- Agro Sertão, criado em 2021, envolve 181 agricultores em 16 municípios do interior do Rio Grande do Norte, com 107 hectares de algodão agroecológico em 2026.
- A pluma agroecológica chega a até R$ 17 por quilo, frente cerca de R$ 3 da pluma convencional, e enfrenta desafios como bicudo-do-algodoeiro e clima seco para colher no tempo certo.
- A cadeia envolve compra da pluma pela TBM e aquisição do fio pela Riachuelo; em 2025 foram colhidas 36,9 toneladas de algodão agroecológico e já foram absorvidas 169 toneladas desde o início do projeto.
- Pró-Sertão, ativo desde 2011, mantém mais de noventa oficinas que geram empregos; na Zaya Confecções, em Cerro Corá, a Riachuelo compra cerca de 80% da produção.
- Um desafio é tornar o algodão agroecológico mais acessível ao consumidor, com possível mix de 80% ABR e 20% agroecológico; a Birro (Riachuelo) aponta que 98% do algodão usado tem certificação ABR, enquanto o agroecológico representa menos de 1% da operação.
O algodão agroecológico volta a ganhar espaço no interior do Rio Grande do Norte, conectando o campo à indústria têxtil. Em Cerro Corá, Seridó, projetos como Agro Sertão e Pró-Sertão estimulam toda a cadeia, da pluma às oficinas de costura, com apoio de instituições públicas e privadas.
Na propriedade de Mônica Alves, agricultora familiar, a área cultivada é de cerca de 1,3 hectare. O gado ainda é a atividade principal, respondendo por parte significativa do negócio, mas o algodão agroecológico tem atraído atenção pela remuneração. O quilo da pluma agroecológica chega a R$ 17, frente a cerca de R$ 3 da pluma convencional.
O Agro Sertão, criado em 2021 com parceria entre Embrapa, Sebrae-RN, prefeituras, Emparn, Fundação Banco do Brasil e o Instituto Riachuelo, já beneficia 181 agricultores em 16 municípios, com previsão de 107 hectares plantados em 2026. Em cinco anos, são 247 produtores atendidos e 169 toneladas de algodão agroecológico já absorvidas pela cadeia.
Desafios e manejo: praga e clima influenciam a produção. O bicudo-do-algodoeiro persiste como ameaça, exigindo defensivos naturais, biofertilizantes e vazio sanitário. O plantio ocorre entre fevereiro e março, com colheita no fim de maio, conforme o regime de chuvas. A produção é feita em áreas pequenas, mesclada a milho, feijão e outras culturas.
A compra do algodão fica assegurada pela parceria entre a TBM, que adquire a pluma, e a Riachuelo, que compra o fio produzido. A diretora de Sustentabilidade Taciana Abreu afirma que 100% da compra do algodão agroecológico produzido no projeto é garantida pela cadeia, mas o desafio é reduzir o custo para chegar ao consumidor com preço atrativo.

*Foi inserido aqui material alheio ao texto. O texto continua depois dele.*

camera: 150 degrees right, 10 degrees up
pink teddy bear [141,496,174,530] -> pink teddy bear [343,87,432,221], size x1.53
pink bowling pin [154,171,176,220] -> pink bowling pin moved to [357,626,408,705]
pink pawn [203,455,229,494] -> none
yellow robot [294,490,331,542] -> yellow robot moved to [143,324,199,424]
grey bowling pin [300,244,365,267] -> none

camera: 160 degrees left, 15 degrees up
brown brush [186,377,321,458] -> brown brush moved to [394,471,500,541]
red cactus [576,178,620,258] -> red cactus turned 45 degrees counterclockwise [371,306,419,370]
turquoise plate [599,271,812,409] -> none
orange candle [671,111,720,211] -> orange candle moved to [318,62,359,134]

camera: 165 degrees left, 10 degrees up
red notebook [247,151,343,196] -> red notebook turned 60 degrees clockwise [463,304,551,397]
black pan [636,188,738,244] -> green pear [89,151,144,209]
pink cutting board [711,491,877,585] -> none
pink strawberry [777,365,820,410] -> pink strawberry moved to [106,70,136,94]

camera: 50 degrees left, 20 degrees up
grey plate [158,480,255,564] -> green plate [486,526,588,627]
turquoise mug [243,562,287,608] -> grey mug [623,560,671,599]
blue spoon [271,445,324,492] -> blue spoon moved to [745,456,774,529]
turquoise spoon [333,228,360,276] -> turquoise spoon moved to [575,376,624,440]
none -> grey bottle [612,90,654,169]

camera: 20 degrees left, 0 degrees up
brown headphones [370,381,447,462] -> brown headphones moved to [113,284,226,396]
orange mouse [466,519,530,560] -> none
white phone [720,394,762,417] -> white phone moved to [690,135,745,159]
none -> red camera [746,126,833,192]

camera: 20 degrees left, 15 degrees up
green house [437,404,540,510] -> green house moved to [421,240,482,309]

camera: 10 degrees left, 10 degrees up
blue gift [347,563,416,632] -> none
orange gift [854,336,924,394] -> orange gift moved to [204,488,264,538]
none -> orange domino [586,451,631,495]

Além do Agro Sertão, existe o Pró-Sertão, programa do governo potiguar que sustenta oficinas de costura. Hoje, o programa reúne mais de 90 unidades dedicadas à formação de mão de obra para atender a indústria têxtil, com geração de empregos formais em 28 municípios.
A Zaya Confecções, em Cerro Corá, é exemplo de parceria: cerca de 80% da produção é comprada pela Riachuelo. A oficina emprega mais de 130 pessoas, e a margem líquida prevista para este ano fica em 5,5%. Bordadeiras de Timbaúba dos Batistas participaram do projeto que forneceu peças para as jaquetas da delegação brasileira na abertura dos Jogos Olímpicos de Paris, em 2024.
No caso da Riachuelo, 98% do algodão utilizado na Fábrica Guararapes, em Natal, tem certificação ABR, mas o algodão agroecológico representa menos de 1% da operação. A empresa avalia misturas de algodão agroecológico com matéria-prima convencional para ampliar a presença no portfólio, buscando equilíbrio entre preço e responsabilidade social.
O objetivo é ampliar o uso de pluma sustentável sem deixar de assegurar remuneração justa a toda a cadeia produtiva. A iniciativa também foca na educação e na comunicação sobre as vantagens do algodão agroecológico, além de buscar conta com fornecedores que assegurem qualidade e consistência.